[[ Passage provided open ]]
I'm sure the upper end of our datasets won't stop growing for the foreseeable future. But a huge proportion of problems has growth rates well below the growth rate of RAM.

And for that matter, even when we can't stuff it in RAM, the boundaries of what we can do on a single server is also constantly pushed back thanks to SSDs. It's just a few years ago since I was unable to get read speeds of more than 6GB/sec out of a RAM disk. Today I have servers that easily do 2GB/sec out of NVMe SSDs.

It's not that we never need to go beyond a single server. But people often really have no concept of when they'll need to.

For businesses? Sure there's gonna be a lot of limits. Only 7 billion humans so that sorta limits any user tables. Only so many things those people can buy each day, so that limits your orders table.
[[ Passage provided closed ]]
[[ Given information open ]]
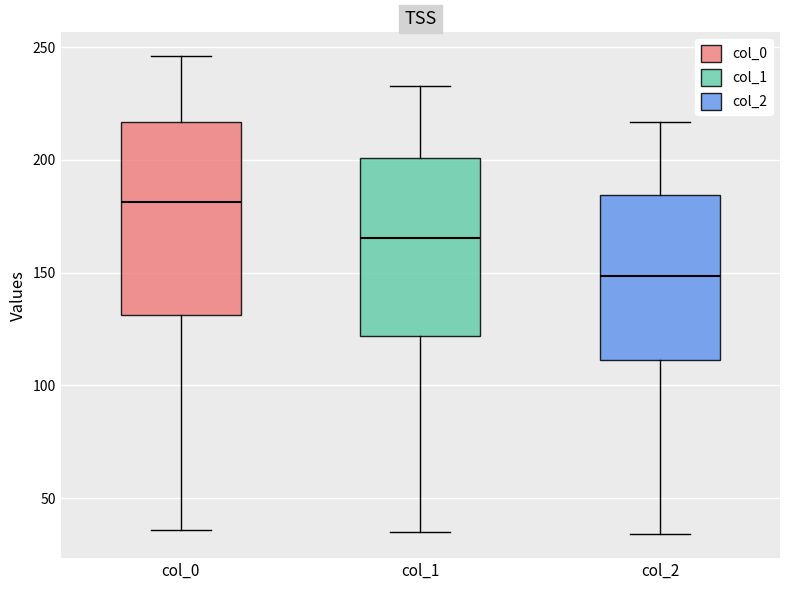

Where is the lower edge of the box for col_0 on the y-axis? The values are not printed on the chart, so give them approximately, as read against the axis.

130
[[ Given information closed ]]
◆ Task set:
- A) Using the comment on dataset growth, begin at the words "And for that" and stop after "they'll need to.". Give that stretch again, substituting "flash drives" for "SSDs".
- B) Does the comment on dataset growth agree with each statement below? Answer yes or no, and quote the deciding words.
(i) The writer says we never need to go beyond a single server.
(ii) The writer says a huge proportion of problems grow faster than RAM.
(iii) The number of humans is said to limit user tables.

◆ Task answers:
- A)
And for that matter, even when we can't stuff it in RAM, the boundaries of what we can do on a single server is also constantly pushed back thanks to flash drives. It's just a few years ago since I was unable to get read speeds of more than 6GB/sec out of a RAM disk. Today I have servers that easily do 2GB/sec out of NVMe flash drives.

It's not that we never need to go beyond a single server. But people often really have no concept of when they'll need to.

- B)
(i) No: "It's not that we never need to go beyond a single server."
(ii) No: "a huge proportion of problems has growth rates well below the growth rate of RAM."
(iii) Yes: "Only 7 billion humans so that sorta limits any user tables."